All that’s good. However, tackling a problem by dividing it branches out many children in the tree. In some cases, we make connections between these children nodes, but sometimes we can’t. Not all the scientific community is working in a balanced way. Human choices and wishes factor in. If deep learning neural networks seemed successful in tracking faces, many will start running behind the concept to utilize its applications in other things, leaving other children nodes unattended. Graphene got some people Nobel prize, and the next decade of papers in condensed matter physics will be filled with work related to Graphene.

More dangerous than that is our human capability to understand data. Good data is expensive. We carefully set up questions to ask, and we build tools to test these questions. The data that comes out is carefully catered to our five sense organs. There could be many data lost during this projection. There could be data that we cannot build sensors to capture because we do not know what would the nature of these data be to begin with.

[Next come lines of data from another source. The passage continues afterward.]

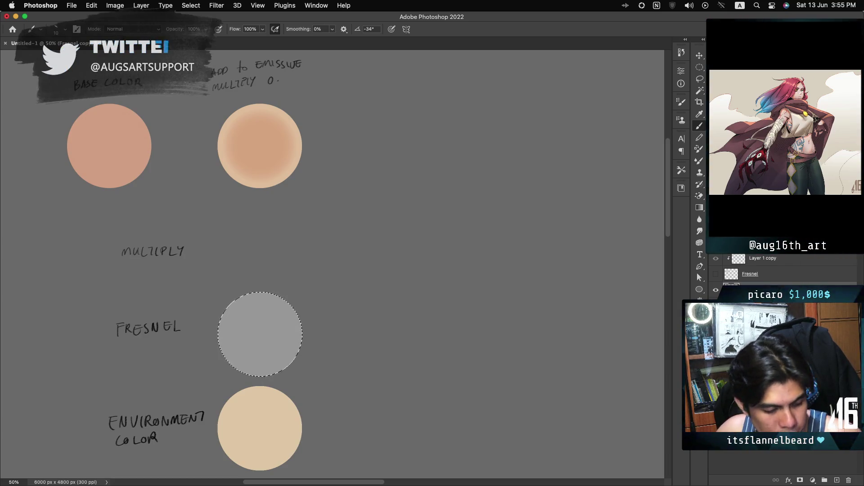
double_click(793, 290)
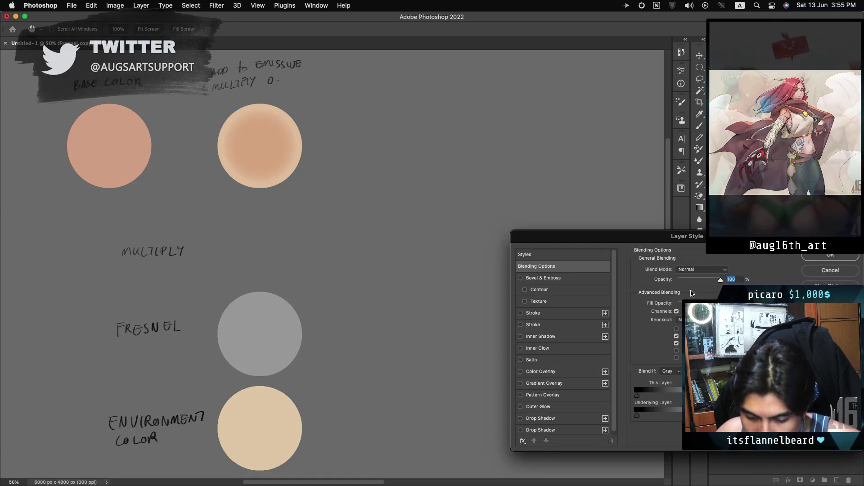
Add a white Screen-mode Inner Glow and tune Choke and Size into a thin rim.
click(533, 349)
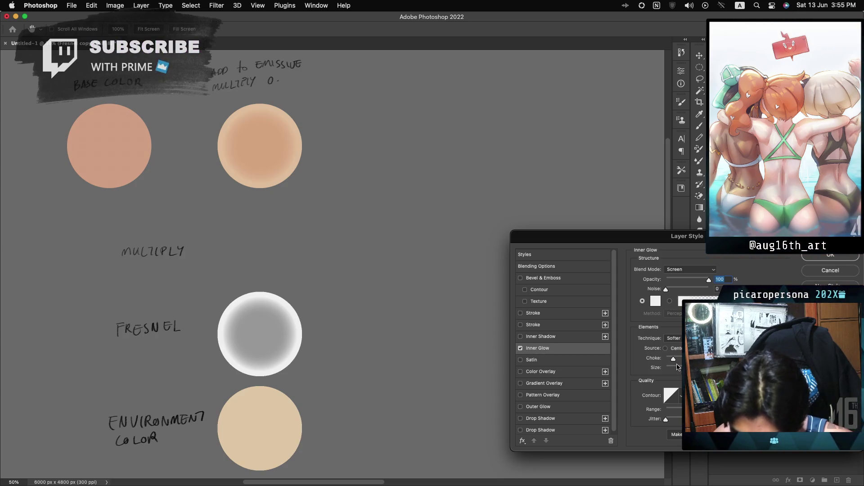
drag(687, 368, 671, 373)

Computation is not comprehension

The data that we capture, and given the volume of the data we produce nowadays, is in many cases incomprehensible. Many people argue that we can compute — run algorithms and crunch numbers using supercomputers. Let me suggest that computation does not necessarily mean comprehension. Even if we manage to crunch numbers in the most elegant supercomputers of distant future, the results do not necessarily help us, we may not comprehend what it means, with our current cognitive abilities. It may take a more evolved ultra-human to ask smarter questions and answer them, but they might as well face similar troubles in their scale.

Human and social factors

Lastly, but not the least, science is done by social animals who want recognition and satisfaction from their work. Plagiarism pops up. Politics to publish in prestigious journals. Journalists misinterpreting conclusions and scaring/demotivating people. Or motivating people about the wrong things. All sorts of things happen that hinder the progress of asking questions that matter.

Why we still do science

I don’t know about others, but it provides me comfort and peace, just what faith provides to many. Humans are curious, and we want to explain the things around us. It is a miracle that our world is comprehensible and describable (as told by Einstein). I personally believe that we should find peace in that miracle, while accepting the fact that a lot of the knowledge around us are too complex to describe and make connections.

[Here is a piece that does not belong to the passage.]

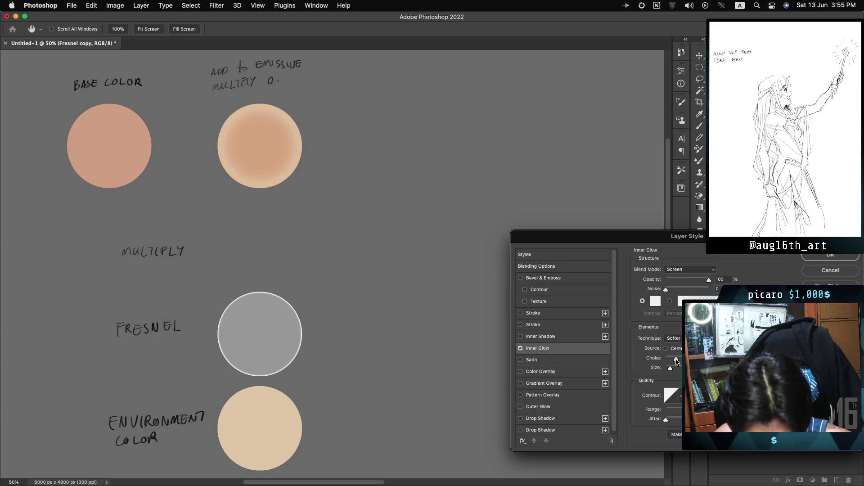
drag(677, 361, 678, 361)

No, religion is still not an answer to big questions

It’s easy to point to an entity who has answers to all these questions. However, I think religion should not be favored by default though. There are questions that cannot be answered by science, and cannot be captured by the naïveté of miracles that religion promises. Religion has its place for a different level of comfort, but is not a substitute for scientific exploration.

One thought on “The fallacy of unlimited scientific understanding

  1. What a clear expression of how our own sentient and physical abilities limit our capacity to comprehend available data. Surely it’s possible data we cannot comprehend present noise in the data we have a hope to comprehend. Yet try, we must.